E chiede aiuto a tutte le autorità, dal prefetto di Catanzaro al premier Conte perché «tutti noi abbiamo capito che siamo nelle mani di nessuno, abbiamo bisogno d’aiuto. Il nostro è anche e soprattutto un grido di dolore, non solo di denuncia. La vergogna d’Italia».
«Un lento stillicidio che porterà ad una strage»
Cade nel vuoto anche la richiesta di aiuto che arriva da Cardinale. Anche da lì arrivano operatori e degenti. «Stiamo assistendo ad un lento stillicidio che porterà, se non si interviene al più presto, ad una vera e propria strage per il nostro territorio – scrive indignato il primo cittadino Danilo Staglianò su facebook - Tutto questo non sta avvenendo in un angolo sperduto della terra, lontano dalla civiltà e da ogni forma di comunicazione, ma questa vergogna si sta vericando sotto gli occhi di tutti».

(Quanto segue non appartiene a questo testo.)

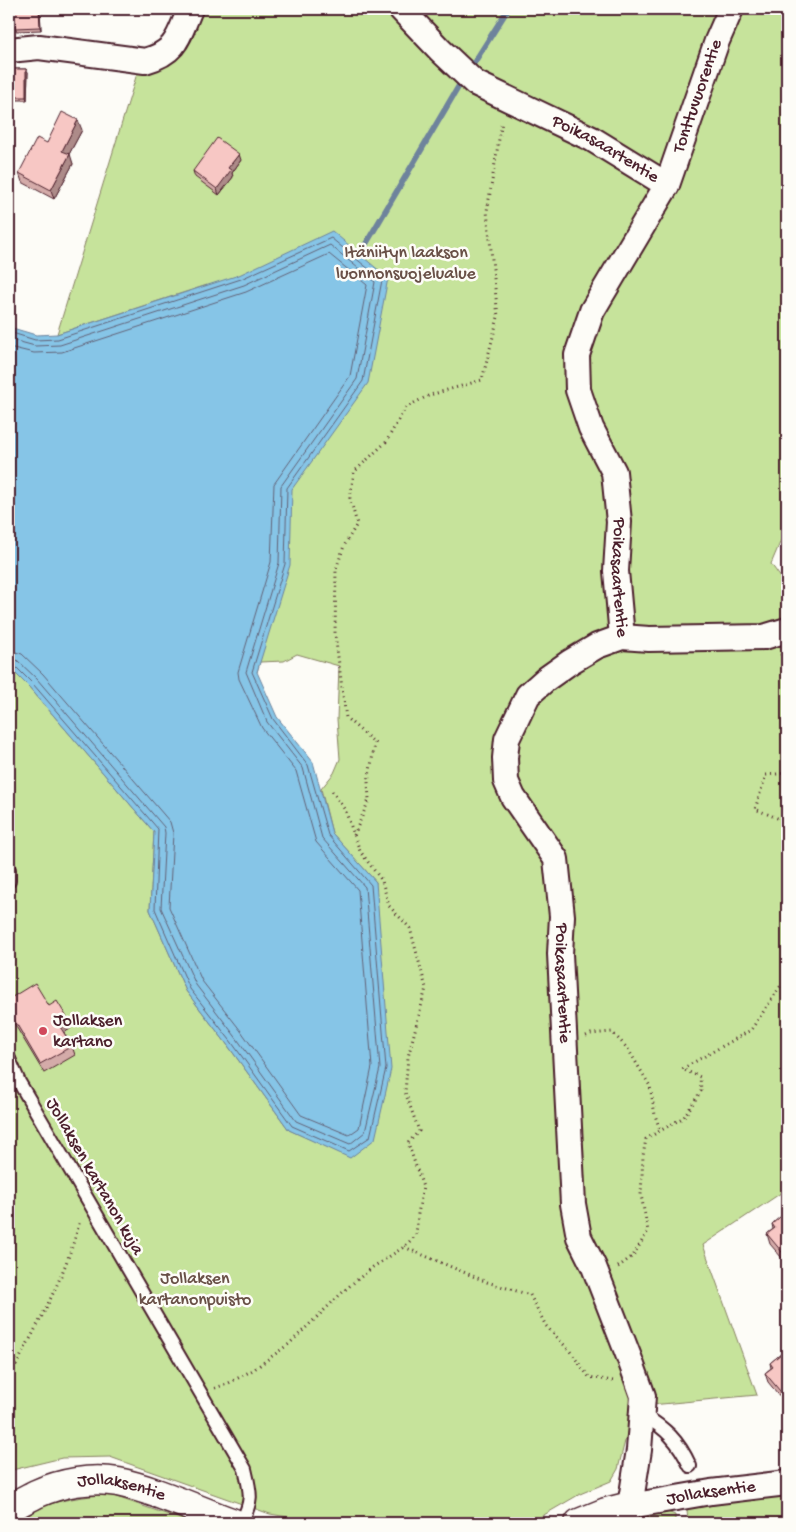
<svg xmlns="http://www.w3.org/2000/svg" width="796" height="1532" viewBox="0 0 796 1532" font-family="'Gochi Hand',sans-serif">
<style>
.green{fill:#c6e39b;stroke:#888163}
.water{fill:#86c5e7;stroke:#6e839c}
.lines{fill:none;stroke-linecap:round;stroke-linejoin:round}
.shore{stroke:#626176;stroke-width:1}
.stream{stroke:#6e839c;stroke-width:6}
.service-casing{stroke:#4a1f2b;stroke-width:16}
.minor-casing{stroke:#4a1f2b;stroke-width:28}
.tertiary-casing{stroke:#4a1f2b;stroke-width:31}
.path{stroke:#4a1f2b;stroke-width:3;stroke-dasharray:1 4;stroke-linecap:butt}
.service{stroke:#fdfcf7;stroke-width:12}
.minor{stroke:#fdfcf7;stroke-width:24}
.tertiary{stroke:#fdfcf7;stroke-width:28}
.wall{fill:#d4aba9;stroke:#4a1f2b}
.shaded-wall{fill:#ad8b89;stroke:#4a1f2b}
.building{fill:#f7c7c4;stroke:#4a1f2b}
.poi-dot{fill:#d1495b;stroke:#fdfcf7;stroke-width:2}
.labels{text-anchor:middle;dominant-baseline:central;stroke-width:5;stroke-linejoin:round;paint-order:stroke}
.street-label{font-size:18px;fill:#4a1f2b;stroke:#fdfcf7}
.park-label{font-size:18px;fill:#695047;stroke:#fdfcf7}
.poi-label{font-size:18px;fill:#4a1f2b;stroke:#fdfcf7;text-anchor:start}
</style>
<rect width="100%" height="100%" fill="#fdfcf7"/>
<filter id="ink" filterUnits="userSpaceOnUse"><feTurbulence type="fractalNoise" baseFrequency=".02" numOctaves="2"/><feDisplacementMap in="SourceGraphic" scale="10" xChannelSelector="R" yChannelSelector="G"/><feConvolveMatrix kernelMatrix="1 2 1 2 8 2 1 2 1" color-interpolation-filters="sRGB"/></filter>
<g filter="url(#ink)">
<path class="green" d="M 197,9 L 787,9 L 787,526 L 771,564 L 787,586 L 787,1189 L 703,1245 L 757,1395 L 630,1407 L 628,1429 L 618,1469 L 611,1481 L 580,1494 L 530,1523 L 323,1523 L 270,1514 L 110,1457 L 62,1458 L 12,1470 L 9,1472 L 9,667 L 29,687 L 154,832 L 150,910 L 186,991 L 226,1043 L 289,1130 L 350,1157 L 376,882 L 332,833 L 321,789 L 334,773 L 340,759 L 337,719 L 339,666 L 297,654 L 284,661 L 260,662 L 257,672 L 207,285 L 57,334 L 139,67 Z
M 108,1494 L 192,1523 L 13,1523 C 39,1501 75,1498 108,1494 Z
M 787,1494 L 787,1523 L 688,1523 L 687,1509 Z
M 665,1511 L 675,1515 L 675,1523 L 608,1523 Z"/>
<path class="water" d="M 332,231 L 388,278 L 368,383 L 292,489 L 290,565 L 257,672 L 277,717 L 313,762 L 332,833 L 376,882 L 391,1069 L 375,1139 L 350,1158 L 289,1130 L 226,1043 L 186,991 L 150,910 L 154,832 L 29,687 L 9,667 L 9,327 L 36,335 L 57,334 L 239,275 Z"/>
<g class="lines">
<path class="shore" d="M 9,332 L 35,340 L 58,339 L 241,279 L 331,238 L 382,280 L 363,381 L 287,488 L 285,564 L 252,672 L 273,719 L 308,765 L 328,835 L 371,885 L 386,1068 L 370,1137 L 349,1151 L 292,1126 L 230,1040 L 190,989 L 155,909 L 158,829 L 33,684 L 14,665 L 9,664
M 9,339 L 35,346 L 60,345 L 244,285 L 330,245 L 375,282 L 357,379 L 281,486 L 279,563 L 246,672 L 267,722 L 303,768 L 322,838 L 365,887 L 380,1068 L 365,1132 L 350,1144 L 296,1121 L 235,1036 L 196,985 L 161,908 L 165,833 L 164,827 L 37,679 L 17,660 L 9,657
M 9,347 L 34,353 L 62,352 L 246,292 L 329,254 L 367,285 L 350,376 L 274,484 L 271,562 L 238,672 L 239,679 L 262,728 L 296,771 L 316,842 L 358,890 L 372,1067 L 359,1128 L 349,1135 L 301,1115 L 241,1031 L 202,981 L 169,907 L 173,833 L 170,822 L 43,674 L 22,654 L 9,650"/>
<path class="stream" d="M 472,66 L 508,9
M 360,254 L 460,84"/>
<g class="service-casing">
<path id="service" d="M 9,870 L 9,881
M 9,1059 L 19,1082 L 245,1469 C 251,1494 253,1500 241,1523
M 642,1414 C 666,1429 678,1440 690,1466"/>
</g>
<g class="minor-casing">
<g id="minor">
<path id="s1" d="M 401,9 L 440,50 L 475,83 L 592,139 L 667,185 L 592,311 L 577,355 L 578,390 L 591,428 L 614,472 L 619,522 L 616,571 L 622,637"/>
<path d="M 9,50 L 39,47 L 145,61 C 177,52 178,37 190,9"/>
<path id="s2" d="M 667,185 L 717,41 L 731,9"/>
<path id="s3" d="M 787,630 L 764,637 L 649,639 L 622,637 L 597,646 L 570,662 L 546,679 L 528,695 L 507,739 L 505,758 L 506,781 L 513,797 L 556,859 L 562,916 L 560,954 L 573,1204 L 579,1237 L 594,1267 L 629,1357 L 643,1396 L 639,1450 L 630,1506 L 711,1492 L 787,1483"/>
</g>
</g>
<g class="tertiary-casing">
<g id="tertiary">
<path id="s4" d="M 9,1509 C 17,1503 27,1499 36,1494 C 60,1483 91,1477 118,1482 C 156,1490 197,1510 234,1523"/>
<path d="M 579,1523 L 606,1512 L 630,1506"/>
</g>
</g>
<path class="path" d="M 781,654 L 785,665 L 787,666
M 787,773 L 766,775 L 755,809 L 787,822
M 354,835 L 369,800 L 368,782 L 375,743 L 346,718 L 335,634 L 336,569 L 344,546 L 357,524 L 350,498 L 354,472 L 386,442 L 406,407 L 430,395 L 482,380 L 498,317 L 487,211 L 502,121
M 586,1036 L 591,1034 L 612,1032 L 628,1049 L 650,1086 L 655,1115 L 660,1130
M 404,1247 L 487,1282 L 530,1295 L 546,1326 L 569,1350 L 589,1377 L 613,1381 L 616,1380
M 618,1267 L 633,1256 L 648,1231 L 641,1195 L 643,1156 L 646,1139 L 684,1117 L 701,1091 L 700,1077 L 682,1069 L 751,1030 L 780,987 L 787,982
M 9,1384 L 11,1375 C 37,1325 66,1276 80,1220
M 215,1388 L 227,1384 L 253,1370 L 289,1344 L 346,1289 L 373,1267 L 404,1247 L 416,1235 L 418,1214 L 423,1187 L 408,1143 L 419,1131 L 405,1092 L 408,1057 L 426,988 L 410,928 L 389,906 L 382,881 L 360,851 L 345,810 L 332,791
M 9,1427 L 9,1435"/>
<use href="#service" class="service"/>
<use href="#minor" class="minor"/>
<use href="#tertiary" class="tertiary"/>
</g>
<path class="wall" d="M 14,9 L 40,9 L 41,30 L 16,31 L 15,28 Z
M 97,9 L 119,9 L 98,13 Z
M 9,69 L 26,69 L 28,72 L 27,100 L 9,100 Z
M 82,130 L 69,154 L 73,164 L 54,199 L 22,182 L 19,173 L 47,143 Z
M 241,160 L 232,173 L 233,177 L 219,195 L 195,177 L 193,171 Z
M 9,999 L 49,1006 L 68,1019 L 71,1028 L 64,1033 L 72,1046 L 75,1055 L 44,1073 L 9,1015 Z
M 787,1211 L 787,1264 L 770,1244 L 767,1234 L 773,1229 L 772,1224 Z
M 787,1349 L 787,1405 L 768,1382 L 765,1373 L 771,1368 L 770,1363 Z"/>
<path class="shaded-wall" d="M 39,9 L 40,9 L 41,30 L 40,27 Z
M 26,69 L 28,72 L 27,100 L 26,97 Z
M 78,120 L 82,130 L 66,160 L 62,151 Z
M 70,154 L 73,164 L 54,199 L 51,190 Z
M 239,154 L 241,160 L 232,173 L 233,177 L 219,195 L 217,189 L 228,168 Z
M 68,1019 L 71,1028 L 63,1034 L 59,1025 Z
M 787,1395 L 787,1404 L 785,1397 Z"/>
<path class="building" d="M 14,9 L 39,9 L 40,27 L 15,28 Z
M 9,69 L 26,69 L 26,97 L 9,97 Z
M 62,112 L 78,120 L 62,151 L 70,154 L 51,190 L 19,173 L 37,138 L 47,143 Z
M 217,138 L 239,154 L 228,168 L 231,170 L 217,189 L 193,171 Z
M 35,983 L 49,1006 L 57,1001 L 68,1019 L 59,1025 L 72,1046 L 40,1064 L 9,1011 L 9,999 Z
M 787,1211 L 787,1258 L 767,1234 L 775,1228 L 772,1224 Z
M 787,1349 L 787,1395 L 785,1397 L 765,1373 L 773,1367 L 770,1363 Z"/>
</g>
<circle class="poi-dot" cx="43" cy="1031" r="5"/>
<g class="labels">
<g class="street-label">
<text stroke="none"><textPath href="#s2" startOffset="94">Tonttuvuorentie</textPath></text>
<text stroke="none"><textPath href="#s1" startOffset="251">Poikasaartentie</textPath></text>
<text stroke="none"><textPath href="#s1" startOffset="746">Poikasaartentie</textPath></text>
<text stroke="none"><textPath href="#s3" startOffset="586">Poikasaartentie</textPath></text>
<text transform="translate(94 1177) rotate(60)">Jollaksen kartanon kuja</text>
<text stroke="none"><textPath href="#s4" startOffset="119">Jollaksentie</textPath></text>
<text stroke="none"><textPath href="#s3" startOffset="1205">Jollaksentie</textPath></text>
</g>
<g class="park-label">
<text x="406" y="253">Itäniityn laakson<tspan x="406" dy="21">luonnonsuojelualue</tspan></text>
<text x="195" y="1279">Jollaksen<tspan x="195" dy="21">kartanonpuisto</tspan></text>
</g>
<g class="poi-label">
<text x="53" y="1021">Jollaksen<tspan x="53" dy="21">kartano</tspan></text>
</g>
</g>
<rect width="796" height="1532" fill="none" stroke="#fdfcf7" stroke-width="30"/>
<rect x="15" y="15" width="766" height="1502" fill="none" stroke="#4a1f2b" stroke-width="2" filter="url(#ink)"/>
</svg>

E non pecca di schiettezza nel denunciare che operatori e degenti «stanno patendo per l’incompetenza di chi in questi giorni doveva essere in grado di porre fine a questo orrore». Una situazione, aggiunge che rischia di assumere «i contorni di un massacro» che – promette – porterà «sotto i riflettori e nelle sedi competenti». I familiari di alcuni degenti invece, secondo indiscrezioni, avrebbero già dato mandato ai legali.
Tra speranze e silenzio, l’ennesima lunga notte
E la Regione? Accartocciata in un ostinato silenzio, tace. Niente commenti, niente comunicati, nessun annuncio. A metterci la faccia e presentarsi nella struttura di Chiaravalle è solo il dottore Torti, responsabile del reparto di Malattie infettive del Policlinico di Germaneto.
Nel pomeriggio di ieri ha fatto l’ennesimo sopralluogo e ha organizzato il trasferimento dei degenti. Andranno via in scala di disperazione. Venti a Germaneto. Quando? Alcuni, pochi, in nottata, forse in mattinata. Gli altri 26? In altri ospedali del territorio. Tempi? Non è dato sapere.
Sui degenti della Domus Aurea, nessun comunicato, niente slide in fucsia, nessun annuncio. Solo l’ennesima lunga attesa per operatori e pazienti. Sempre che ce la facciano. La politica, no. Non ha più chance. La prova della Domus Aurea l’ha già fallita.